Politics and faith bump up against each other in the metadata world, too. What with traditionalists still thinking in MARC tags and AACR2, to the technical types rolling their eyes at any mention of MARC and trying to push the conversation towards RDA, RDF, BibFrame,, etc., there are plenty of metadata politics available to flavor the discussion.

The good news for us is that the conflicts and differences we confront in the metadata world are much more amenable to useful solution than the politics crowding our news feeds. I remember well the days when the choice of metadata schema was critical to projects and libraries. Unfortunately, we’re all still behaving as if the proliferation of ‘new’ schemas makes the whole business more complicated–that’s because we’re still thinking we need to choose one or another, ignoring the commonality at the core of the new metadata effort.

But times have changed, and we don’t all need to use the same schema to be interoperable (just like we don’t all need to speak English or Esperanto to communicate). But what we do need to think about is what the needs of our organization are at all stages of the workflow: from creating, publishing, consuming, through integrating our metadata to make it useful in the various efforts in which we engage.

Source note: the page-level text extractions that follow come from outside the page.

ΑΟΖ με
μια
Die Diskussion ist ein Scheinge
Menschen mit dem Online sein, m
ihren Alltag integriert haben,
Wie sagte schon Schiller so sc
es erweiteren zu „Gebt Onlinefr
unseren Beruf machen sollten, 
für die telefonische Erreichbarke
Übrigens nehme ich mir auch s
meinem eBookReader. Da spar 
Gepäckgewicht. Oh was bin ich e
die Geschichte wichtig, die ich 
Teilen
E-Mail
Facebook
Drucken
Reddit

One thing we do need to consider as we talk about creating new metadata is whether it will need to work with other data that already exists in our institution. If MARC is what we have, then one requirement may be to be able to maintain the level of richness we’ve built up in the past and still move that rich data forward with us. This suggests to me that RDA, which RIMMF has demonstrated can be losslessly mapped to and from MARC, might be the best choice for the creation of new metadata.

Back in the day, when Dublin Core was the shiny new thing, the notion of ‘dumb-down’ was hatched, and though not an elegantly named principle, it still works. It says that rich metadata can be mapped fairly easily into a less-rich schema (‘dumbed down’), but once transformed in a lossy way, it can’t easily be ‘smartened up’. But in a world of many publishers of linked data, and many consumers of that data, the notion of transforming rich metadata into any number of other schemas and letting the consumer chose what they want, is fairly straightforward, and does not require firm knowledge (or correct assumptions) of what the consumers actually need. This is a strategy well-tested with OAI-PMH which established a floor of Simple Dublin Core but encouraged the provision of any number of other formats as well, including MARC.

As consumers, libraries and other cultural institutions are also better served by choices. Depending on the services they’re trying to support, they can choose what flavor of data meets their needs best, instead of being offered only what the provider assumes they want. This strategy leaves open the possibility of serving MARC as one of the choices, allowing those institutions still nursing an aged ILS to continue to participate.

Of course, the consumers of data need to think about how they aggregate and integrate the data they consume, how to improve that data, and how to make their data services coherent. That’s the part of the new create, publish, consume, integrate cycle that scares many librarians, but it shouldn’t–really!

So, it’s not about choosing the ‘right’ metadata format, it’s about having a fuller and more expansive notion about sharing data and learning some new skills. Let’s kiss the politics goodbye, and get on with it.